* _WORK REQUIRED_
Among the lines below, a stretch begins at the one with "Picture 3: One" and ends at the one with "The segmentation keeps". Repeat that stretch exactly, ends included.

* _ENTRIES SHOWN_

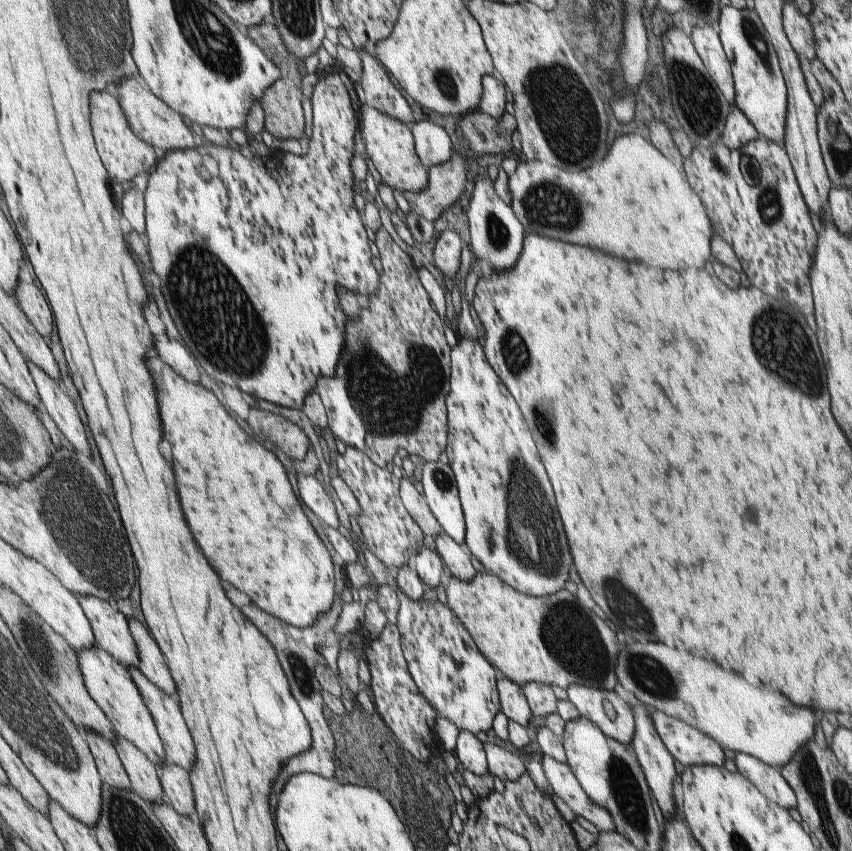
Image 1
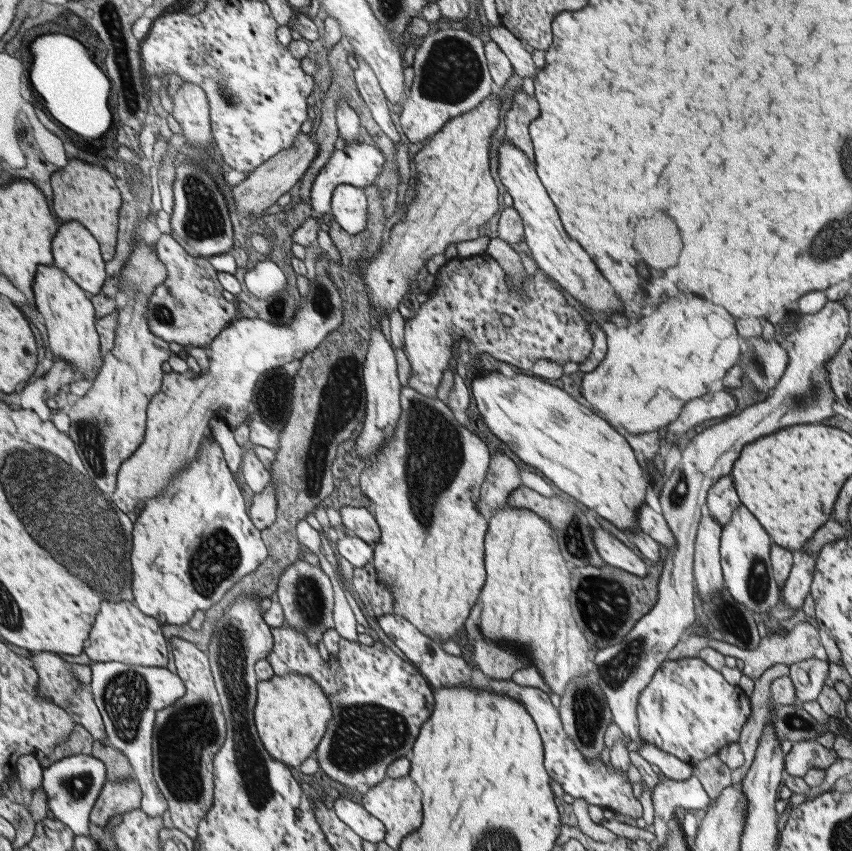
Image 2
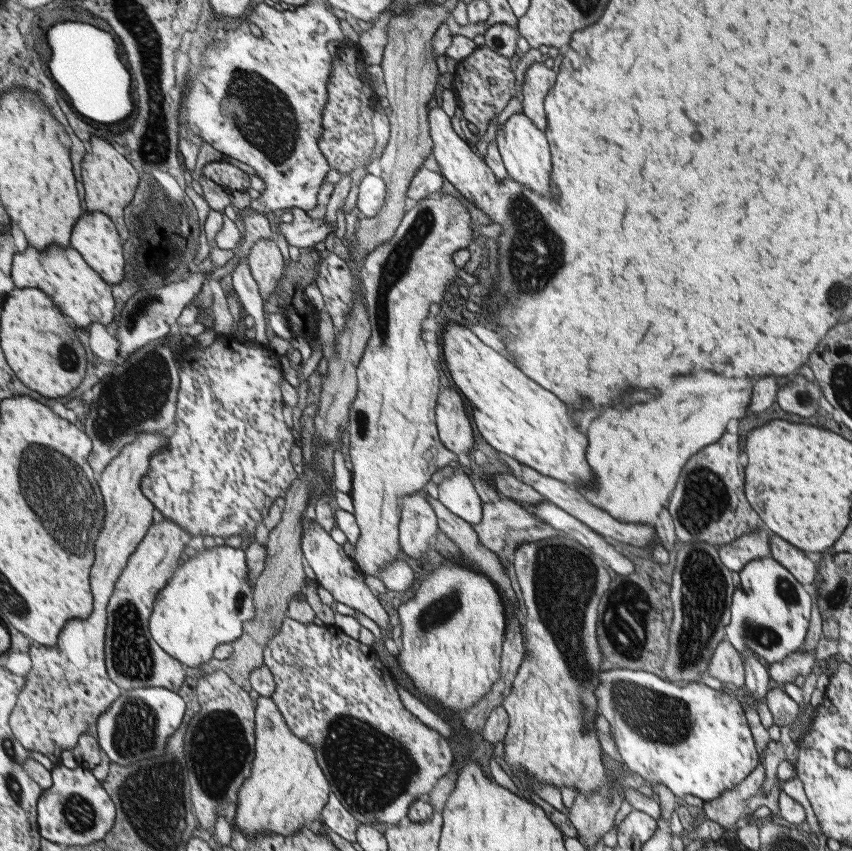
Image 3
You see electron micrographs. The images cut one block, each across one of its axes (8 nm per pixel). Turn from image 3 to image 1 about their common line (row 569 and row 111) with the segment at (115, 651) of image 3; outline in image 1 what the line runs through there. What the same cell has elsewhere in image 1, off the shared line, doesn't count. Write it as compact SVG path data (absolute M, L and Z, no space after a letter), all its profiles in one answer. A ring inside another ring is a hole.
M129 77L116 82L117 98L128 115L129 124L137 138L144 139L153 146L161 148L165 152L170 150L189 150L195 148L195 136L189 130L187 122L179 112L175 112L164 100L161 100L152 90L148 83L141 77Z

--

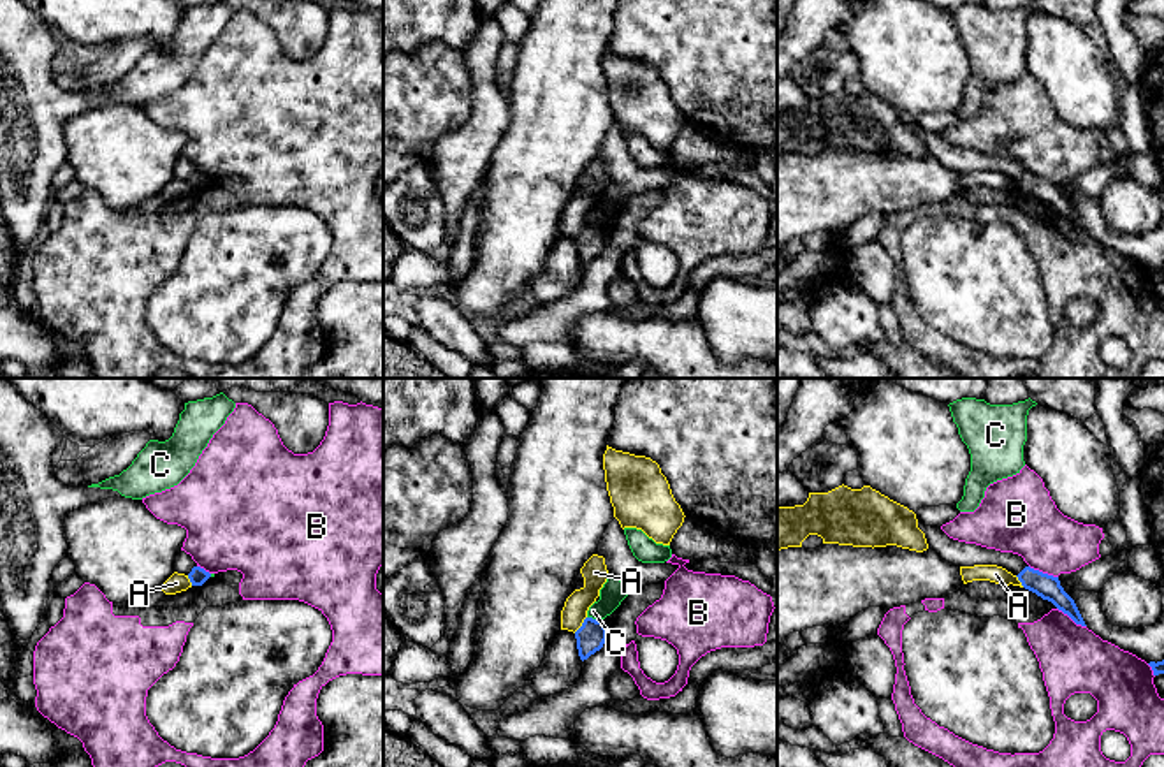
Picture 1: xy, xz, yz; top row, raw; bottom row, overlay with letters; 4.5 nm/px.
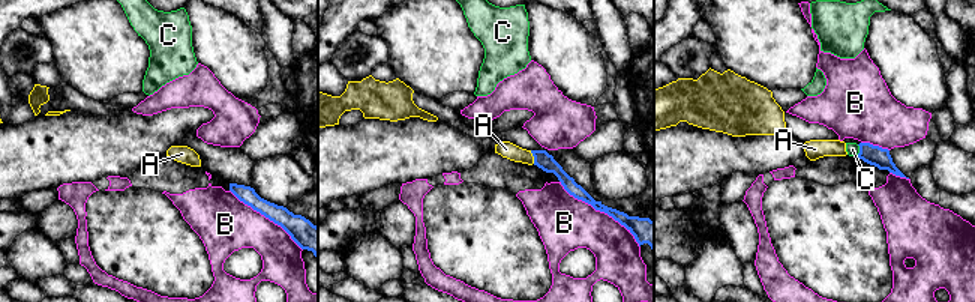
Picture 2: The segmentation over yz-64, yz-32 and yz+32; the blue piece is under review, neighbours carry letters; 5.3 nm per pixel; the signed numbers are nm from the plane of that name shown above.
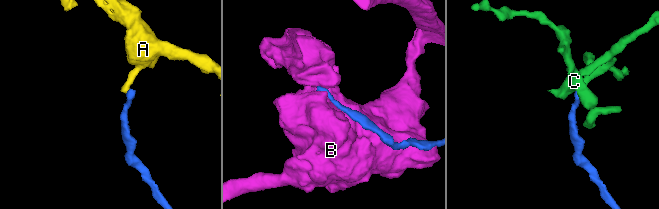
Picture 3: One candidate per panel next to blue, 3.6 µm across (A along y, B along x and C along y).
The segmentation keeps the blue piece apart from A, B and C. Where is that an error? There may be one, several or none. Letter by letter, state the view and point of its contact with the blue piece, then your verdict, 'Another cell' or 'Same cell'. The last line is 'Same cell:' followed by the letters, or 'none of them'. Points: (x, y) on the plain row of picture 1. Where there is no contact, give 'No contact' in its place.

* _SOLUTION_
Picture 3: One candidate per panel next to blue, 3.6 µm across (A along y, B along x and C along y).
The segmentation keeps the blue piece apart from A, B and C. Where is that an error? There may be one, several or none. Letter by letter, state the view and point of its contact with the blue piece, then your verdict, 'Another cell' or 'Same cell'. The last line is 'Same cell:' followed by the letters, or 'none of them'. Points: (x, y) on the plain row of picture 1. Where there is no contact, give 'No contact' in its place.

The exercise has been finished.